Exercise description
After locating the line with "Cookie-Einstellungen" in the entries below, output it and each following line up to and including the line with "Potente e silencioso,atendeu", exactly and without pictures.

Material for the task
########
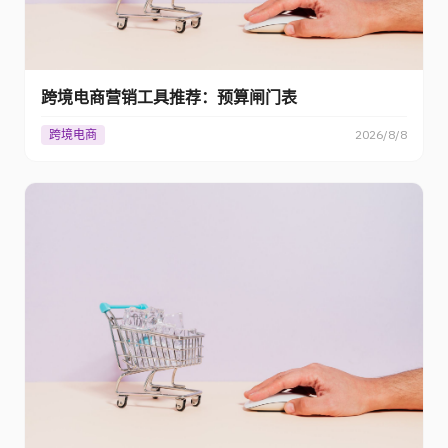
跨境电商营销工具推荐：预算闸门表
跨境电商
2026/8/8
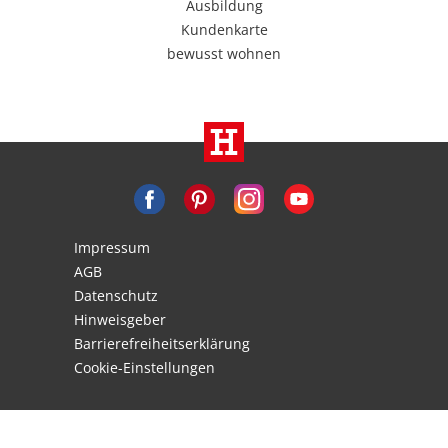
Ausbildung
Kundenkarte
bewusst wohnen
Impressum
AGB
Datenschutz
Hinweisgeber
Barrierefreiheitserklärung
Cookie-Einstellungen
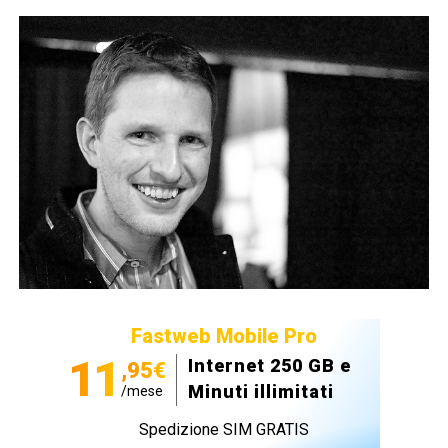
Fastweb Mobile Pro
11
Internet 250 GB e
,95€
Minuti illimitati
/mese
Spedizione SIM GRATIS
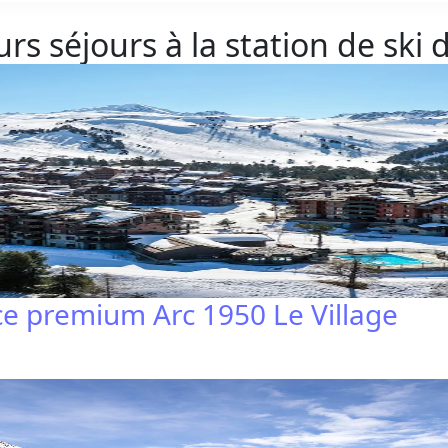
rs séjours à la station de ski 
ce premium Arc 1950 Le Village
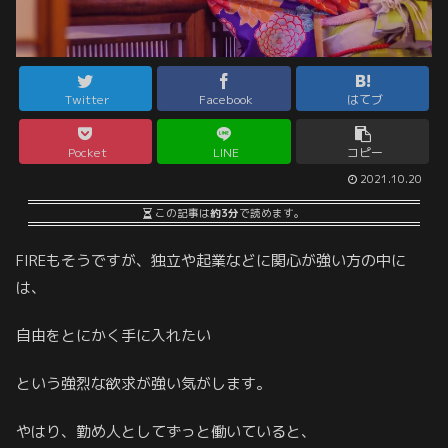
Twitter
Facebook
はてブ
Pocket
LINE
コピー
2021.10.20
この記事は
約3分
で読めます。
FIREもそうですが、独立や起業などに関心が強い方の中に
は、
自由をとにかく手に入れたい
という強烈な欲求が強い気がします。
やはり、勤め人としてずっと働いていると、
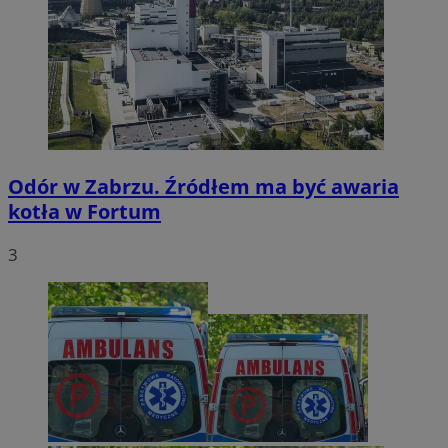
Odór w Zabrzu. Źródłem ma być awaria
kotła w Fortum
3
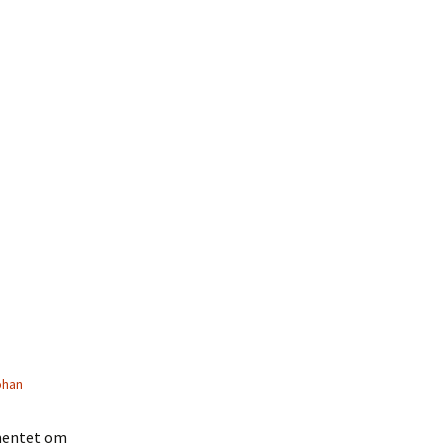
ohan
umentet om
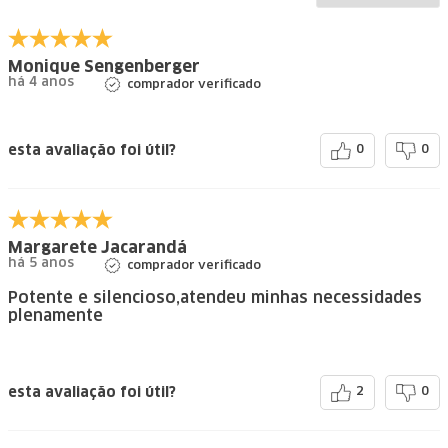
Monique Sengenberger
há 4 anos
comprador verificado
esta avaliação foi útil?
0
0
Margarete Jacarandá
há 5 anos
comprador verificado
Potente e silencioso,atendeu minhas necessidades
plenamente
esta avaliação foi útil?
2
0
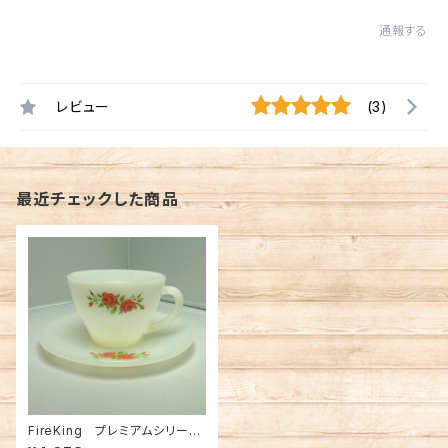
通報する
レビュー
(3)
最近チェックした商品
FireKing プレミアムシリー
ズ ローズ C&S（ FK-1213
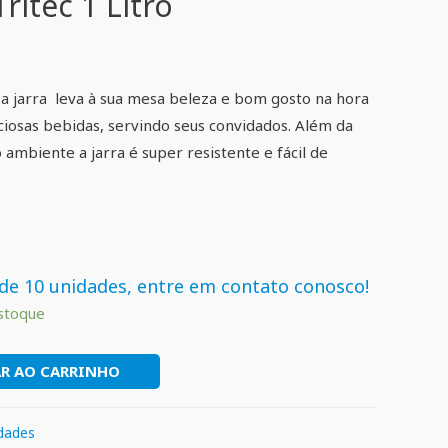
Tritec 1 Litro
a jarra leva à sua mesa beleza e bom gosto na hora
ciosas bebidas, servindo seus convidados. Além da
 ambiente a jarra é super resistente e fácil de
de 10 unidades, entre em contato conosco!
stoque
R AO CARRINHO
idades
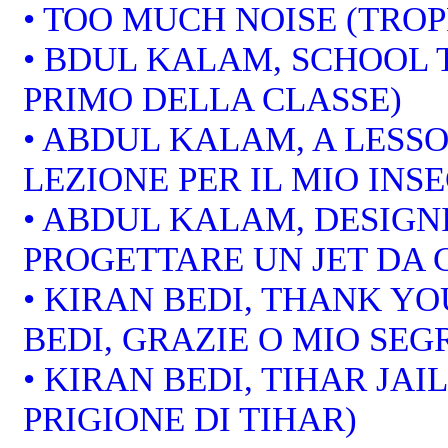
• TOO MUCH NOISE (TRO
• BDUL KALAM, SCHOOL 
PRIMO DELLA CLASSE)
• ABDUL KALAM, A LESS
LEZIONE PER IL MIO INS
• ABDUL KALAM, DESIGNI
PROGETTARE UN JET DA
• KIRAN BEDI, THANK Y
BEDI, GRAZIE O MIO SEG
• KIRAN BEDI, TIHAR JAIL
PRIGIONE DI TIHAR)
########
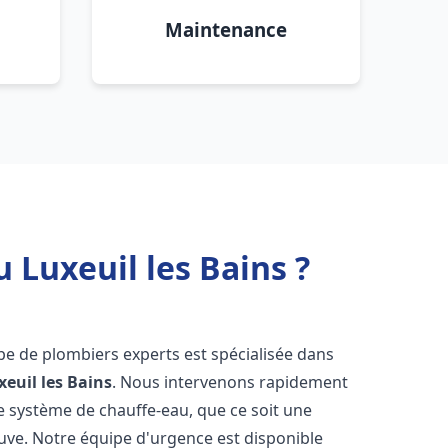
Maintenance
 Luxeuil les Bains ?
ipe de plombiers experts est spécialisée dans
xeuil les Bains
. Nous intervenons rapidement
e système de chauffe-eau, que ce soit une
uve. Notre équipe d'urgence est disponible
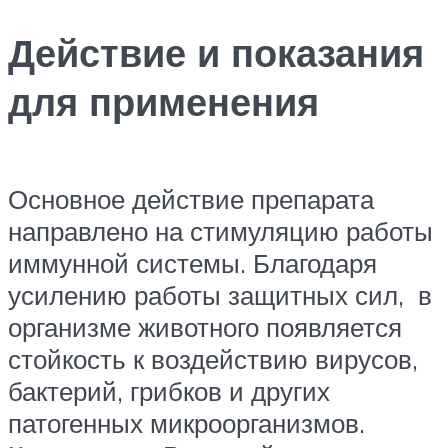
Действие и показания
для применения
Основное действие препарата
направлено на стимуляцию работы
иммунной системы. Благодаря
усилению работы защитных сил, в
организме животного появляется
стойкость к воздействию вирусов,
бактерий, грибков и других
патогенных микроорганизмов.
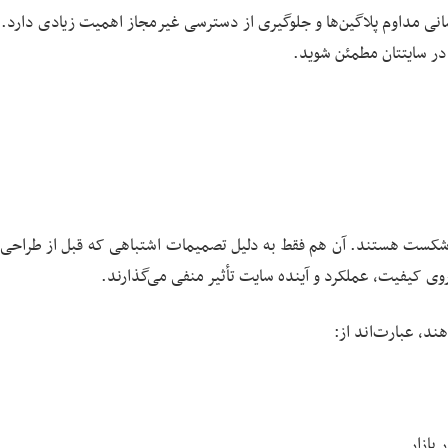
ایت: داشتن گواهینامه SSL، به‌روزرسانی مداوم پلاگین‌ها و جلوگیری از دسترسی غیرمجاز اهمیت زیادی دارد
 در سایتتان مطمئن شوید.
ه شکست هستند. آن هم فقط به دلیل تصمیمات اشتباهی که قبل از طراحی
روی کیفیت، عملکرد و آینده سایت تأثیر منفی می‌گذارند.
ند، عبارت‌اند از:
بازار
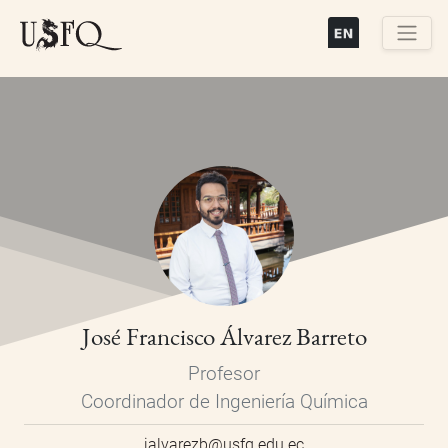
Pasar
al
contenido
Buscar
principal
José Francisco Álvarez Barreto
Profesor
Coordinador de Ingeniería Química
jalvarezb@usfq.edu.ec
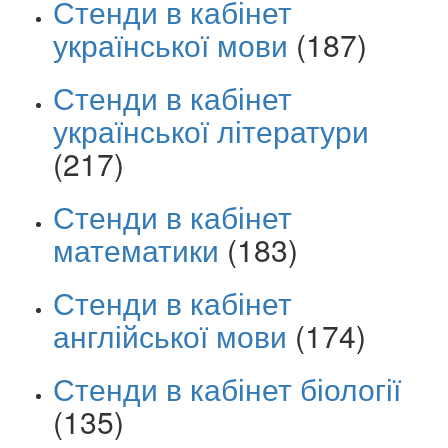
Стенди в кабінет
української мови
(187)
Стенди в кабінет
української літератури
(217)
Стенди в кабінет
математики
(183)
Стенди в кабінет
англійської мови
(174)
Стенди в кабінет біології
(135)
########
Expected answer
Cookie-Einstellungen
Fastweb Mobile Pro
11
Internet 250 GB e
,95€
Minuti illimitati
/mese
Spedizione SIM GRATIS
rs séjours à la station de ski 
ce premium Arc 1950 Le Village
Twitter
Facebook
はてブ
Pocket
LINE
コピー
2021.10.20
この記事は
約3分
で読めます。
FIREもそうですが、独立や起業などに関心が強い方の中に
は、
自由をとにかく手に入れたい
という強烈な欲求が強い気がします。
やはり、勤め人としてずっと働いていると、
Odór w Zabrzu. Źródłem ma być awaria
kotła w Fortum
3
ohan
umentet om
Monique Sengenberger
há 4 anos
comprador verificado
esta avaliação foi útil?
0
0
Margarete Jacarandá
há 5 anos
comprador verificado
Potente e silencioso,atendeu minhas necessidades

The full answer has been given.